The black finish is almost Lenovo-like in its appearance and a magnet for grease. The crisp 1080p edge-to-edge display adds some shine to what would otherwise be an almost bland, business-ready device.
Despite its sprightly dimensions, the Dell Latitude E7470 is bulging with connectivity options. Chief among them are 1x HDMI, 1x mini display port, 3x USB 3.0 ports, an SD card reader, Ethernet, 802.11ac and Bluetooth 4.1.
This is a particularly impressive feat considering the Dell Latitude E7470’s ultrabook status, and we especially like the placement of the Ethernet port in the hinge. Subtle touches like this, plus the blue that decorates some of the keys and the carbon-fibre effect on the lid, raise the E7470 above the usual tried and tested Latitude design. A docking station connector lives on the underside.
The speakers are capable of producing high volume, but we found bass response poor and lacking in depth.
It’s a tough little unit too, having achieved military standards for durability, ruggedness and reliability. A narrow rubber frame surrounds that beautiful 14in screen adding an extra layer of protection.
The display is probably the new Latitude’s standout feature. There are touch and non-touch options, as well as a choice of 1366×768, 1920×1080 and 2560×1440 resolutions.
The QHD display looks especially gorgeous, full of crisp detail and a bright, rich colour palette. Quite why anyone would opt for the lowly 1366×768 resolution in this day remains a mystery.
The touch screen gets an extra layer of protection courtesy of Gorilla Glass NBT, but viewing angles suffer slightly as it lacks the anti-glare coating of the alternative panel.
The keyboard feels satisfying to the touch, and the buttons curve slightly which makes it comfortable to use even after several hours. The backlighting is not the brightest we’ve seen, but at least the keyboard is spill-proof so the internals are protected.

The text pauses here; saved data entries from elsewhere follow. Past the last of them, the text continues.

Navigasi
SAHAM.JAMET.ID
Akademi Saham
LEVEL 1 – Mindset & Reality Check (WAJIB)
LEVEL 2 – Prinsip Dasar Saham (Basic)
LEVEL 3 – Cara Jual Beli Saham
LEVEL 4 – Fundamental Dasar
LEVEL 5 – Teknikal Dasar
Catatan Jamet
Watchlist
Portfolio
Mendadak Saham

We had high hopes for the trackpad given Dell’s pedigree but found this one troublesome at times and prone to phantom behaviour such as wandering cursors. Tweaking the sensitivity helped a little, but we ended up turning it off when we needed to knuckle down for extended periods.
Various hardware configurations are available. Our test model came with an Intel i7-6600U CPU (2.6GHz), 8GB of RAM and a nippy 256GB SSD. If you’re looking to reduce the cost there’s an i5-6300U (2.4GHz) option with 4GB of RAM and a 128GB SSD.
The Dell Latitude E7470 uses the standard, run-of-the-mill integrated Intel HD 520 graphics you’d expect from a business-ready laptop. This is fine for the majority of tasks, but wouldn’t be the top choice for those with graphics-heavy requirements.
The Latitude E7470 was whisper-quiet in everyday use, and even juggling multiple video files couldn’t force more than a low whirr from the fans.
The four-cell 55Whr battery is said to provide up to nine hours, but we got nearer to seven. Happily the E7470 ships with a compact power adapter (not the brick-like devices normally associated with Dell’s XPS line), so it’s perfect for travelling too.
If you want more, an optional Dell Portable Power Companion offers a further 18,000mAh of juice. That’s enough to power your laptop along with two other devices at the same time.